On Terry Pratchett

TerryPratchett

When I was a kid, I found about Sci-Fi and Fantasy novels from my dad very early on. He had quite a large collection, including an original paperback of Dune (in sadly terrible condition), lots of the ERB Princess of Mars collection (NSF kids, BTW), and all sorts of assorted good collections from the 60s and 70s. Heinlein, Asimov, Clarke, just everything. About 200 to 300 novels.

At one point he was going to toss them. I stole the whole lot instead and took it to college with me. Now they sit in my bookshelf, because *hell no* you’re not tossing those! 🙂

In something like 8th grade, I discovered Douglas Adams in my school library. Sometime shortly after that, I discovered the Discworld of Terry Pratchett. Instant addiction.

When I was in college, one summer, I was staying at home. I was probably around 19 or 20, and working for the summer, as a computer salesman (yes, seriously). My dad had a predilection for late-night reading back then. Lot to do during the day, people bugging him all the time, best to do his reading alone, when he could smoke, at some time after 10 pm. Simple. He used to borrow from my collection (his, which again, I totally stole and told him I was doing so), but which also had many of my own added in.

One night that summer, he chose to read “Moving Pictures”.

I woke up to my dad *screaming* in laughter. He came into my room, at about 2 am, turned on the light, and in between fits of giggling, read this back to me:

‘What’s it called?’ he said cautiously.

‘We call it Evil-Minded Son of a Bitch,’ said the newly-appointed Vice-President in Charge of Camels.

‘That doesn’t sound like a name.’

‘ ‘S a good name for this camel,’ said the handler fervently.

 

I laughed along with him, and proceeded to inform him that a) yes, I had read the book like a dozen times, and b) it was 2 in the god damn morning, let me sleep you son of a bitch, I need to be at work at 7 am, jackass.

Here’s the thing. Thinking back on that, that particular quote isn’t actually funny without the backstory and setup. It’s a straight-man joke. It’s the kind of joke you need setup for in TV shows. That’s how good Terry Pratchett was. You had this entire mental image of the surroundings, the people, the background, the backstory, everything necessary to make that joke *friggin’ hilarious*, without ever seeing anything but black text on a white background. Terry was simply that good of a storyteller.

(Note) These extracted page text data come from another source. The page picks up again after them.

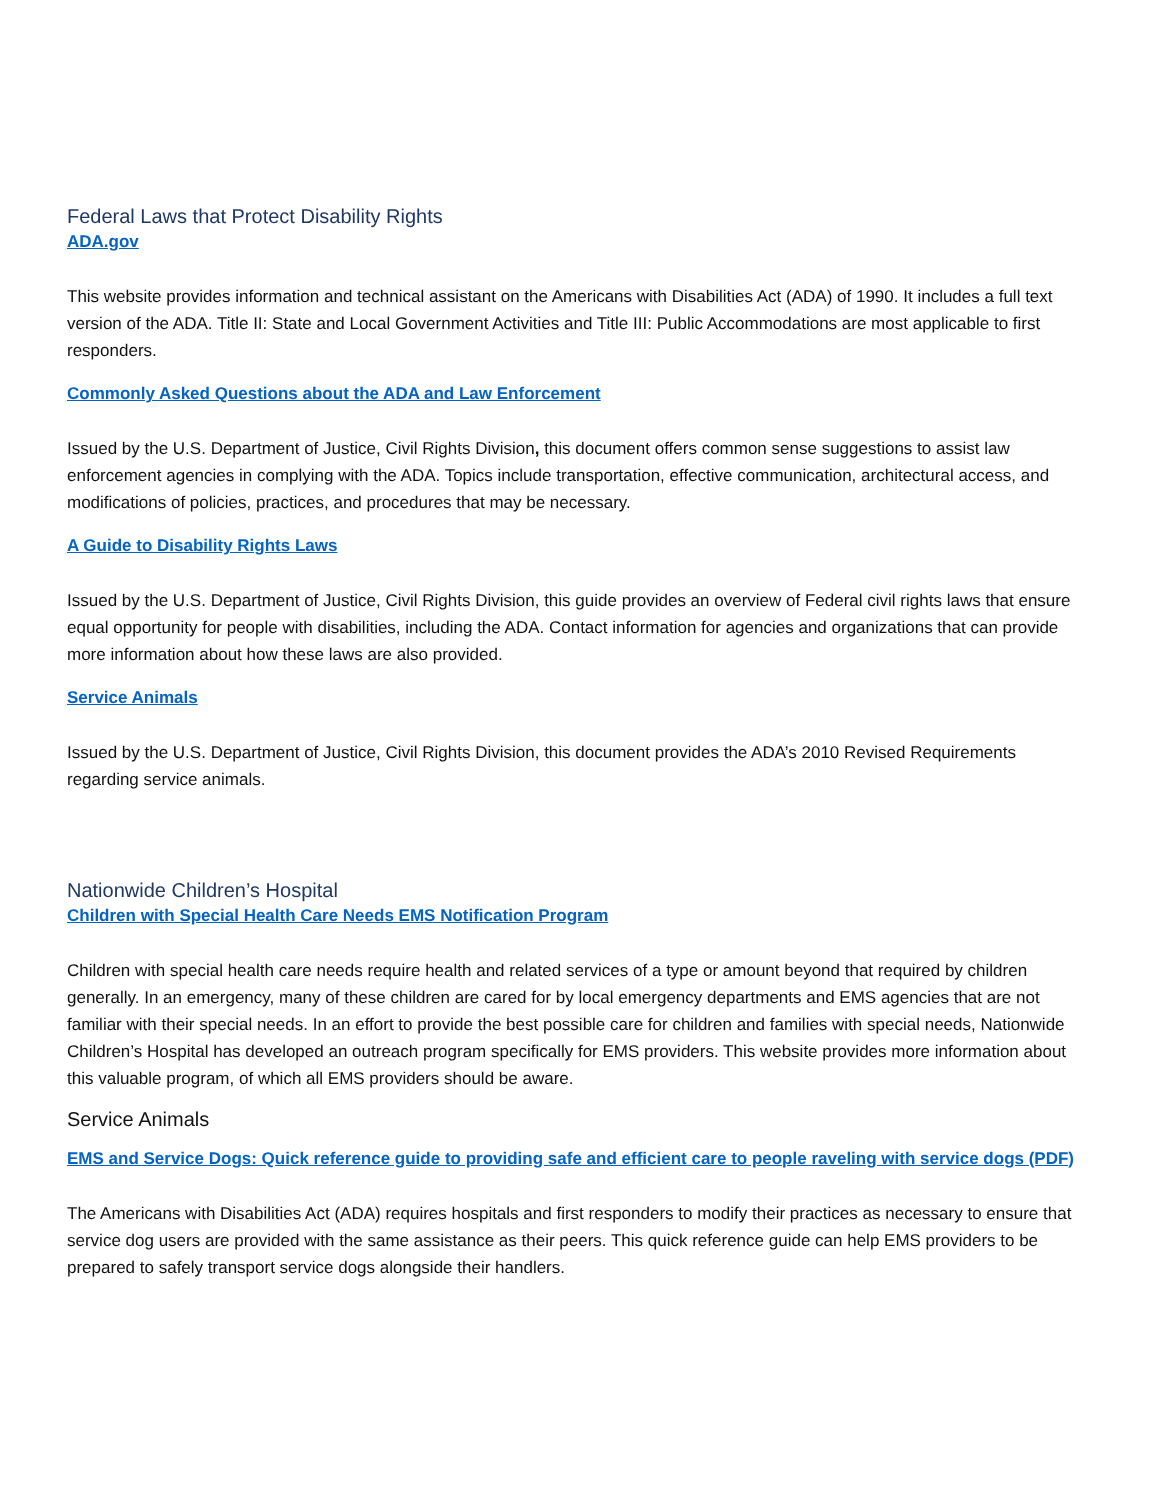Federal Laws that Protect Disability Rights
ADA.gov
This website provides information and technical assistant on the Americans with Disabilities Act (ADA) of 1990. It includes a full text version of the ADA. Title II: State and Local Government Activities and Title III: Public Accommodations are most applicable to first responders.
Commonly Asked Questions about the ADA and Law Enforcement
Issued by the U.S. Department of Justice, Civil Rights Division, this document offers common sense suggestions to assist law enforcement agencies in complying with the ADA. Topics include transportation, effective communication, architectural access, and modifications of policies, practices, and procedures that may be necessary.
A Guide to Disability Rights Laws
Issued by the U.S. Department of Justice, Civil Rights Division, this guide provides an overview of Federal civil rights laws that ensure equal opportunity for people with disabilities, including the ADA. Contact information for agencies and organizations that can provide more information about how these laws are also provided.
Service Animals
Issued by the U.S. Department of Justice, Civil Rights Division, this document provides the ADA’s 2010 Revised Requirements regarding service animals.
Nationwide Children’s Hospital
Children with Special Health Care Needs EMS Notification Program
Children with special health care needs require health and related services of a type or amount beyond that required by children generally. In an emergency, many of these children are cared for by local emergency departments and EMS agencies that are not familiar with their special needs. In an effort to provide the best possible care for children and families with special needs, Nationwide Children’s Hospital has developed an outreach program specifically for EMS providers. This website provides more information about this valuable program, of which all EMS providers should be aware.
Service Animals
EMS and Service Dogs: Quick reference guide to providing safe and efficient care to people raveling with service dogs (PDF)
The Americans with Disabilities Act (ADA) requires hospitals and first responders to modify their practices as necessary to ensure that service dog users are provided with the same assistance as their peers. This quick reference guide can help EMS providers to be prepared to safely transport service dogs alongside their handlers.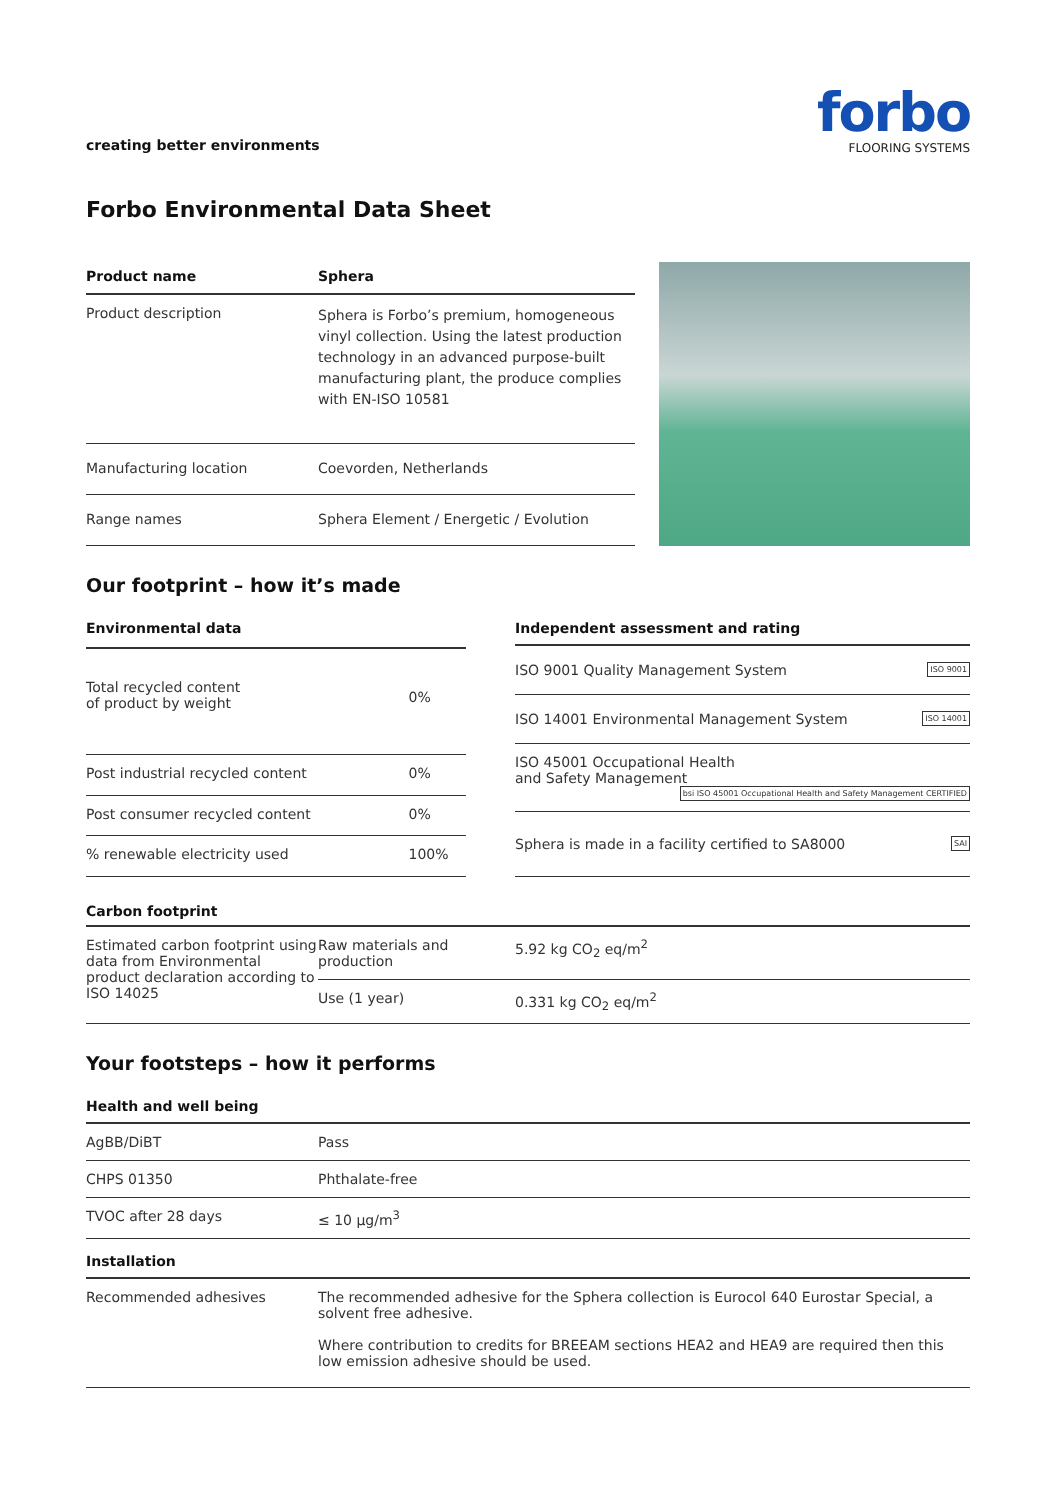creating better environments
forbo
FLOORING SYSTEMS
Forbo Environmental Data Sheet
| Product name | Sphera |
| --- | --- |
| Product description | Sphera is Forbo’s premium, homogeneous vinyl collection. Using the latest production technology in an advanced purpose-built manufacturing plant, the produce complies with EN-ISO 10581 |
| Manufacturing location | Coevorden, Netherlands |
| Range names | Sphera Element / Energetic / Evolution |
Our footprint – how it’s made
| Environmental data | |
| --- | --- |
| Total recycled content of product by weight | 0% |
| Post industrial recycled content | 0% |
| Post consumer recycled content | 0% |
| % renewable electricity used | 100% |
| Independent assessment and rating |
| --- |
| ISO 9001 Quality Management System ISO 9001 |
| ISO 14001 Environmental Management System ISO 14001 |
| ISO 45001 Occupational Health and Safety Management bsi ISO 45001 Occupational Health and Safety Management CERTIFIED |
| Sphera is made in a facility certified to SA8000 SAI |
Carbon footprint
| Estimated carbon footprint using data from Environmental product declaration according to ISO 14025 | Raw materials and production | 5.92 kg CO<sub>2</sub> eq/m<sup>2</sup> |
| | Use (1 year) | 0.331 kg CO<sub>2</sub> eq/m<sup>2</sup> |
Your footsteps – how it performs
| Health and well being | |
| --- | --- |
| AgBB/DiBT | Pass |
| CHPS 01350 | Phthalate-free |
| TVOC after 28 days | ≤ 10 µg/m<sup>3</sup> |
| Installation | |
| Recommended adhesives | The recommended adhesive for the Sphera collection is Eurocol 640 Eurostar Special, a solvent free adhesive. Where contribution to credits for BREEAM sections HEA2 and HEA9 are required then this low emission adhesive should be used. |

Tonight, I received in the mail “The Shepherd’s Crown” from my Amazon pre-order. I have not opened it yet. I actually teared up when I looked at the package, because Terry died back in March, and I have not fully dealt with that fact yet. I have read and reread everything Terry Pratchett ever wrote, oh, hundreds of times. I have memories of me and my dad laughing over his prose. I know excessive amounts of details about the Discworld and can quote ridiculously long passages from the novels for no reason whatsoever.

Laughing along with Terry at his insanely funny parody of the crazy world around us helped me through sometimes, especially when I needed to laugh rather than weep at the silliness surrounding us all.

I’m not sure I can open that package from Amazon. I’m sure I will, eventually.

But, you know what? I miss you, Terry. Thanks for all the laughs, especially when I needed them the most.